As the current law stands, starting at the normal retirement age of 65, a worker must pay back $1 in benefits for every $3 earned above $17,000 a year. That means that if a retiree wants to continue working, or start a different career after retirement, Uncle Sam keeps 33 percent of his or her Social Security benefits.

That money is returned to the employee at age 70, regardless of whether they are still working or how much they are making, so the earnings test has little effect when it comes to government coffers.

But many politicians and business leaders claim the real crime with the current rules is that it hurts an economy desperate for employees.

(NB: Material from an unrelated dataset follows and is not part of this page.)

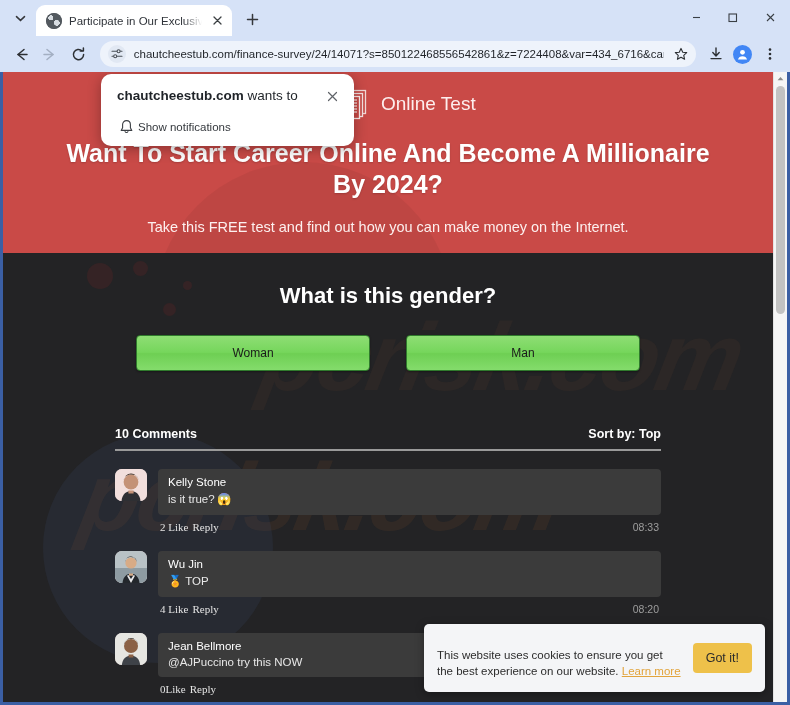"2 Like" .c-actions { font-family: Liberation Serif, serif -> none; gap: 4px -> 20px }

"The issue isn't so much that this is good Social Security policy," said Joe Theissen, director of Congressional affairs for the U.S. Chamber of Commerce. "The issue is that this is good employment policy."

"Our members are having a hell of a time finding qualified workers," he said. "Many of the people who could be brought back in to the workforce have the kinds of skills that are at a premium. But they won't go back into the workforce at a penalty."

Take Henry A. Hough, a retired military veteran who went to work at age 67 for The 60 Plus Association, a Virginia senior citizen's advocacy group.

 
'Employers hail the move as a way to grapple with the tightest labor market they have seen in decades'
 

Hough told the subcommittee last week he lost an estimated $11,452 in benefits during the three years he worked for the group before the age of 70, when all earnings tests cease and retirees are eligible for full benefits, regardless of income.

"As my experience indicates, it certainly is a disincentive" to continue working, Hough told the subcommittee, although, in his case, it obviously was not disincentive enough.

Almost everyone agrees that the country can do away with the Social Security earnings tax. But there is disagreement on whether it will take the sting out of the tight labor pinch in any significant way.

A study done by the Center for Retirement Research at Boston College shows that eliminating the earnings test would not lead to an increased number of older Americans going back to work or remaining in the workforce.

Still other studies show that older workers' earnings tend to cluster just below the $17,000 earnings limit, meaning that there are significant numbers of older Americans who are deliberately working only up to the point where their Social Security benefits would be affected.

For some retirees, razing any barrier to employment is justification enough.

"Look at (Federal Bank) Chairman Greenspan and, I might add, certain members of Congress who pursue active careers as bonafide seniors," Hough said at the hearing. "There are favorable psychological factors to having an opportunity to work. For one thing, work contributes to seniors' self esteem. Instead of older people being regarded as a burden on society, they can make a positive contribution to the economy and society and feel good about themselves."